Agile approach (icl Scrum and others methods of development) are often simplified by devs to coding only. No docs, no analysis (bussiness, sotware), not testing of own work (let testers do the job) - I’ve obviously saw this attitude, not surprised it exists. Again: mostly those are devs who think that all is not required.
But true experts in the field (ie Scrum coaches etc) confirm that agile methods never request removing any step of development from the pipeline.
Agile is mainly about better methods of communication between parties. shorter release cycles as well as attempts to move specialized roles (stakeholders, analytics, devs of different techs) to single team are tools to achieve better results. there is no word about cannibalize a quality of the product in any way
“We had a fundamental belief that doing it right the first time was going to be easier than having to go back and fix it. And I cannot say strongly enough that the repercussions of that attitude are staggering. I’ve seen them again and again throughout my business life.”
This is an old quote, but tells everything. And things are not documented properly because they are not planned properly and they are continuously a work in progress, because the shorter release times are always more important.
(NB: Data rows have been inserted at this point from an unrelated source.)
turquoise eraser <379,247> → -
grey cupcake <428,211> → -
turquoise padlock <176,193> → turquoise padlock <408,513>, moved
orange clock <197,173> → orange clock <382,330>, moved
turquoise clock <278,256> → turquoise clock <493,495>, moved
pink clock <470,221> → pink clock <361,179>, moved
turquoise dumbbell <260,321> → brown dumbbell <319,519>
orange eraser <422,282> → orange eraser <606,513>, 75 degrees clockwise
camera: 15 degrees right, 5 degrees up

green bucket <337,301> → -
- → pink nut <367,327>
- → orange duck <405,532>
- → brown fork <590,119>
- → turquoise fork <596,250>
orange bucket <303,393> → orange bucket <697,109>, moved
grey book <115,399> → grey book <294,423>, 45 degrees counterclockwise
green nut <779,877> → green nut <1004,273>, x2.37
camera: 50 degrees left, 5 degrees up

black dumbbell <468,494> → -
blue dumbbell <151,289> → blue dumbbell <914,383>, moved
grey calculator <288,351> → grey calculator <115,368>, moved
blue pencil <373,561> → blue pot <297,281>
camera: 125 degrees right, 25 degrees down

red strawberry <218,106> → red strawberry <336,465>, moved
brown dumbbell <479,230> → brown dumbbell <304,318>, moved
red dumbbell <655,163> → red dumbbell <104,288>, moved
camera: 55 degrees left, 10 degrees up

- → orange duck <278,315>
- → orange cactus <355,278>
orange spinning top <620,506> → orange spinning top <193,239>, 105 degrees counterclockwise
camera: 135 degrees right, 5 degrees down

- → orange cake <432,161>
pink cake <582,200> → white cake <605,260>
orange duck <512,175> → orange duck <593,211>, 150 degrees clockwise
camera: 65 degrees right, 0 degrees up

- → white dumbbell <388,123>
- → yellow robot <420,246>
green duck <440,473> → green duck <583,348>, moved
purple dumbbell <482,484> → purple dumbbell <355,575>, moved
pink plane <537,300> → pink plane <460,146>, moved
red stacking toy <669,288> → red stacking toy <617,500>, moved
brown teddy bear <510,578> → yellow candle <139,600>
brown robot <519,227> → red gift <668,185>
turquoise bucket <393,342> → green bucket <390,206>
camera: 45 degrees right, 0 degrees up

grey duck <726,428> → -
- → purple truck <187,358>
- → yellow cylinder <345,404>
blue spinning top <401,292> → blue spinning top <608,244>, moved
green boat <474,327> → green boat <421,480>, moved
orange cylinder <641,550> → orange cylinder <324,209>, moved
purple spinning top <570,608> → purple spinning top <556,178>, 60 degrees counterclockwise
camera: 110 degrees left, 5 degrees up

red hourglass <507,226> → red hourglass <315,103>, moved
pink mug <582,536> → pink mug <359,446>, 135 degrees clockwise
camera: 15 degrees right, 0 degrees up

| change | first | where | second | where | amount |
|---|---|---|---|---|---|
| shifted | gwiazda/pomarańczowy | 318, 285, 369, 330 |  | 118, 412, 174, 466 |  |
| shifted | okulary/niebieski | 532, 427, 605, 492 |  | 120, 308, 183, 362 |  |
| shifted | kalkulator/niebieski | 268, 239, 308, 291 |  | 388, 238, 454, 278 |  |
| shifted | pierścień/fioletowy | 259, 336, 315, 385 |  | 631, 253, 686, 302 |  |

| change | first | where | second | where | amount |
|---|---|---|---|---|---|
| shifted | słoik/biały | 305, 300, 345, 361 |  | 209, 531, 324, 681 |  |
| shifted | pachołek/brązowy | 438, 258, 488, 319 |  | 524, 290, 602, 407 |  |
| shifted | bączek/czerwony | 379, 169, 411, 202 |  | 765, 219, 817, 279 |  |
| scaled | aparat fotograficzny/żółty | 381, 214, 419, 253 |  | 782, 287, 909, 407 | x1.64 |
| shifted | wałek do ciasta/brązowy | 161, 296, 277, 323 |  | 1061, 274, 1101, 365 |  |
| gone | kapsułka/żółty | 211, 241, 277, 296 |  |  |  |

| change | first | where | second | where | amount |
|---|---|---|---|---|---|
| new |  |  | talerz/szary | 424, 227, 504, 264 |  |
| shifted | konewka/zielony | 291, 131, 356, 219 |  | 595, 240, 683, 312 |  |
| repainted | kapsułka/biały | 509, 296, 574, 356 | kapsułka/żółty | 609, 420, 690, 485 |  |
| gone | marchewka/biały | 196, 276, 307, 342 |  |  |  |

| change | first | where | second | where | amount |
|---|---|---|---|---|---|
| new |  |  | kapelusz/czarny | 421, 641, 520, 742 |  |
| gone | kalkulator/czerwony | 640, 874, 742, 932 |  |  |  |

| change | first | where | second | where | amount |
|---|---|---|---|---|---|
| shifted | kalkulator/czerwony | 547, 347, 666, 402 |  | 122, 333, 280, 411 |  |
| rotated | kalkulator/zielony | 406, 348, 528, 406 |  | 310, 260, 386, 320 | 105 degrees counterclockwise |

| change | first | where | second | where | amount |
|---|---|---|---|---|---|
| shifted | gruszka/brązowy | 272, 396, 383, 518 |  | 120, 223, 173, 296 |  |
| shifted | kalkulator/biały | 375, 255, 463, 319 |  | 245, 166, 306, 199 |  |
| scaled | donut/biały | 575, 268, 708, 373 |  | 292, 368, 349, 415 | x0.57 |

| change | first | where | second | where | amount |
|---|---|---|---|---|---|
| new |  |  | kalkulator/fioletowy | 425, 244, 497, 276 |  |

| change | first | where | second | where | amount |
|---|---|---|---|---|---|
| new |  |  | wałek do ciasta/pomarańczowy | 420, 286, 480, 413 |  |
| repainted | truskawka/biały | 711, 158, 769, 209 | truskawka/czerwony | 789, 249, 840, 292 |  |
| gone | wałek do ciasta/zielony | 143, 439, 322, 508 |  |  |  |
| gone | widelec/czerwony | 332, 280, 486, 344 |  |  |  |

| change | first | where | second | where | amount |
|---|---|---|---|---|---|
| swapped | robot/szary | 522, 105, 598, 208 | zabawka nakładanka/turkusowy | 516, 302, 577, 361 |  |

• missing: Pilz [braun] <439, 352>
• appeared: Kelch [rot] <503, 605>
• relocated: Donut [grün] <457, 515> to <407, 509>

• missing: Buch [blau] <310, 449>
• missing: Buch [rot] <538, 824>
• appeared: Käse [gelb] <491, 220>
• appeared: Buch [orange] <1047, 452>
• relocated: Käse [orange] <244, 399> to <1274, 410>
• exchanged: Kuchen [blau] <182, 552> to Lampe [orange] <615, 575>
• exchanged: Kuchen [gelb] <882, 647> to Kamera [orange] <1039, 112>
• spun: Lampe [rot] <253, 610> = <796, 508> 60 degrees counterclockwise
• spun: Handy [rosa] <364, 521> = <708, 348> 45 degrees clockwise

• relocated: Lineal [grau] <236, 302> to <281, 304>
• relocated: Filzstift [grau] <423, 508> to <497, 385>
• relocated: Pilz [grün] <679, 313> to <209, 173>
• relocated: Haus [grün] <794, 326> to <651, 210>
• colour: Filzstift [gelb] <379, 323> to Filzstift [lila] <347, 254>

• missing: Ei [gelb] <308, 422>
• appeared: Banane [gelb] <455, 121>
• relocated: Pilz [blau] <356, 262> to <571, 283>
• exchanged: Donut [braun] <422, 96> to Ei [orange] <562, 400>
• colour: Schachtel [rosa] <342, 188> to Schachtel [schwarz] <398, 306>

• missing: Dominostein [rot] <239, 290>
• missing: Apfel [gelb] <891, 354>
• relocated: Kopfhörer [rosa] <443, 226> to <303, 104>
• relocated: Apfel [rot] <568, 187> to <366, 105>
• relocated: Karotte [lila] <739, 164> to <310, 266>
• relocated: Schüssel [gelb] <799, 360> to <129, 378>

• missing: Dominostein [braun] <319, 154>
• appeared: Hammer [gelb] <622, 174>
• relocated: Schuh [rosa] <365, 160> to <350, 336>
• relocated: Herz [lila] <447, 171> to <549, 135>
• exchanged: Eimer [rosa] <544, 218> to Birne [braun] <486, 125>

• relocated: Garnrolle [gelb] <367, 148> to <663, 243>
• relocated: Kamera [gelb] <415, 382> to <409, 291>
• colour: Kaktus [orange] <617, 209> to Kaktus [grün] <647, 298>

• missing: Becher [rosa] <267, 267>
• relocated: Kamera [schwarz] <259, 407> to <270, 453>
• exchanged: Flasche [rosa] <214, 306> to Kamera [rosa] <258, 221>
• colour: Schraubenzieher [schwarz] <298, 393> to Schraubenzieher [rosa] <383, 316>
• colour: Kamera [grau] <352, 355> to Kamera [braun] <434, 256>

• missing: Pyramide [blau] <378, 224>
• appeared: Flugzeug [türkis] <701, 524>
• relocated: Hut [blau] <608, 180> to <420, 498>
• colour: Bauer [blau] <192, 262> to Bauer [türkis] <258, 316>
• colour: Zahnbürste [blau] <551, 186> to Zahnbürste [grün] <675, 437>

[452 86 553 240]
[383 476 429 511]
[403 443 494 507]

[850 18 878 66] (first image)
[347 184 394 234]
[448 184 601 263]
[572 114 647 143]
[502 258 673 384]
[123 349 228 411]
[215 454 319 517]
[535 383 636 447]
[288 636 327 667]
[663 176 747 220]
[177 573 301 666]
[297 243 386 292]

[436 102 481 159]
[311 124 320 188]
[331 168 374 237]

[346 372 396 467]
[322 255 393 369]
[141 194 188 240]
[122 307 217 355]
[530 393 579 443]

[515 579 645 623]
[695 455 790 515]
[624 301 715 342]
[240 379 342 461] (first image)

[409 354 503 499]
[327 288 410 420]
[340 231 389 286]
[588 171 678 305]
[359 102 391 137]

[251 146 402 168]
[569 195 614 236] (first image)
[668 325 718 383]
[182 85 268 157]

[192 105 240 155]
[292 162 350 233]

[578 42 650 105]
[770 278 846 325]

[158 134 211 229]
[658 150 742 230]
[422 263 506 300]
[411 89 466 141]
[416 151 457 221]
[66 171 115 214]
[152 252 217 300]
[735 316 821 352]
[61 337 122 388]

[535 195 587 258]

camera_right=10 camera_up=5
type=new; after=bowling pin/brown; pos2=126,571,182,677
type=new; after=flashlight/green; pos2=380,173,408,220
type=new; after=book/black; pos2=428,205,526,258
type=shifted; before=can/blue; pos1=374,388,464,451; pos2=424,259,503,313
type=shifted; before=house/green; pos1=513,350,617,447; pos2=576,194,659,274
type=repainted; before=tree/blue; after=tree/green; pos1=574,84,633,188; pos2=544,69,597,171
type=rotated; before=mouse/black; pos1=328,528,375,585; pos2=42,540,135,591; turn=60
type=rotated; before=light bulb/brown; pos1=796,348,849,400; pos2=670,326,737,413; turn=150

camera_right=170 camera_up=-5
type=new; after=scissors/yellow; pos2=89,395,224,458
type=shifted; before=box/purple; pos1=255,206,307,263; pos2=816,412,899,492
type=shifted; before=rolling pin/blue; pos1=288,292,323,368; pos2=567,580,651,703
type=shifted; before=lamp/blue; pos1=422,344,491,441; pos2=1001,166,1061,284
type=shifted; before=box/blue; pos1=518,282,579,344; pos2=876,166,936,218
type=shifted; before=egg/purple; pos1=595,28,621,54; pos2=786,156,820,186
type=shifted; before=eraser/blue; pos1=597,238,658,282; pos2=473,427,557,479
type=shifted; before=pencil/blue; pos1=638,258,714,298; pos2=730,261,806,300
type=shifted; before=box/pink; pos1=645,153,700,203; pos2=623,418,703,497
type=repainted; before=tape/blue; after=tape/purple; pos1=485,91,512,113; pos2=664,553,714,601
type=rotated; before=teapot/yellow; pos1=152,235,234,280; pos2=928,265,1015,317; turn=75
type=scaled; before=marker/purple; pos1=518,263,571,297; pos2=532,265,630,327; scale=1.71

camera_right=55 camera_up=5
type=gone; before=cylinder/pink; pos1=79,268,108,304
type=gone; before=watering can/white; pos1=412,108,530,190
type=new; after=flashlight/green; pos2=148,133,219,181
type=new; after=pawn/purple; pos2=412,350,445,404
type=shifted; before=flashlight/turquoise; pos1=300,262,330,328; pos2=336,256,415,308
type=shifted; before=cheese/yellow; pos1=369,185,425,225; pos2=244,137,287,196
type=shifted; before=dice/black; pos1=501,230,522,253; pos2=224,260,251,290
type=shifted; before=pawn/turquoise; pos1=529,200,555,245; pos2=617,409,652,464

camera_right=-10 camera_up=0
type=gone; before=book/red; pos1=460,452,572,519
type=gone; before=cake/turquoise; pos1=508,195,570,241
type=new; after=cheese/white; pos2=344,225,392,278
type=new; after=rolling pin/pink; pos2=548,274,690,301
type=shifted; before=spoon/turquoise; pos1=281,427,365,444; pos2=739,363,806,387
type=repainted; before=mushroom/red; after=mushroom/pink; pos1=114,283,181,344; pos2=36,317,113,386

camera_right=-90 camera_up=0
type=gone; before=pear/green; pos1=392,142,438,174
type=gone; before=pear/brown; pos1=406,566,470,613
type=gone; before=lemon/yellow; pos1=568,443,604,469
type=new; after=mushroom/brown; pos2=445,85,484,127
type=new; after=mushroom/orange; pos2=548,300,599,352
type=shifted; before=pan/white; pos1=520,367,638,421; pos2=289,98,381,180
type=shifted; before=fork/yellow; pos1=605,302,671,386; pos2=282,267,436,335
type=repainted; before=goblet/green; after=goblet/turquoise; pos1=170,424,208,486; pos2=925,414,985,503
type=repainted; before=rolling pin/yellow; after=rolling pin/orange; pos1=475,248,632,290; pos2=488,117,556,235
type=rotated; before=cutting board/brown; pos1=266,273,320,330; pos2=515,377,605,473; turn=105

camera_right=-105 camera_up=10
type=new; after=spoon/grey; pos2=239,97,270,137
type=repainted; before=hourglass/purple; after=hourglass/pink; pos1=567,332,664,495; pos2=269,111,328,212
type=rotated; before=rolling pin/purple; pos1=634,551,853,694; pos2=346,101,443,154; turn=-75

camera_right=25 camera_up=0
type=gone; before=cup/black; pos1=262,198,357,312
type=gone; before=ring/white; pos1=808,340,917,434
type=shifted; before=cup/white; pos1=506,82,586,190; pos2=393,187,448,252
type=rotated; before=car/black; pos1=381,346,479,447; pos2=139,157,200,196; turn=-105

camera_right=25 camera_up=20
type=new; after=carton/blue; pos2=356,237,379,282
Look above as an example the Zigbee switch, its purpose and its capabilities.
Even Zigbee Alliance was not requiring proper documentation for any of the devices to be able to place them in the official product database, not talking about Z-Wave and the changes in the standard which resulted that everyone interpreted differently the standard and created a hot mess.
I hope that Matter will be better, but there are clear signs that it will cause a lot of confusion for end users and compatibility.
I didn’t want to offend you, but IoT is not the place where anything is documented. It is mostly about reverse engineering things to make it possible to control without the stock “well developed” apps.
it’s ok. I agree with what you say. I’m not going to change the world. just cannot agree that incremental/agile work means no care about quality “because it can be fixed in further iterations”.
Shorter iterations means less effort for preps but cannot mean blind devel without preps (exaggerating)
So I’m commenting only on the mentioned “agile” approach.
considering iot: doesn’t it mean that it’s we eho have no access? I assume that DIY home automation (HA obviously belongs too) is mostly relying on reverse engineering. It must no mean that tech docs for particular protocols (often proprietary) do not exist at all.
I’m not following Matter subject closely but recently CEO of Shelly stated, that they will provide matter compatible firmware for their devices, but in this case those devices will not provide internal automation abilities. I was a bit surprised by that. Not that I care: I don’t use automations managed by devices
Many cases where a failsafe required, automations should be managed by the physical devices and should be self sustained if communication fails.
For Shelly, it is probably due to the overhead what Matter requires, and that takes the space and processing power of the ESP module what they use in their devices.
I’ll give them a plug: I’ve been using their motion and contact sensors for awhile. They are very reliable. What I like most is that they use standard AAA batteries that we all probably have a supply of around the home and they last 6-9 months in my motion sensors in very high traffic areas like the kitchen. I suppose if I put lithium instead of alkaline in them they’d go much longer.
I do use them with Zigbee2MQTT and not the built in HA zigbee. In z2m they are fully supported too and have accurate very battery reporting.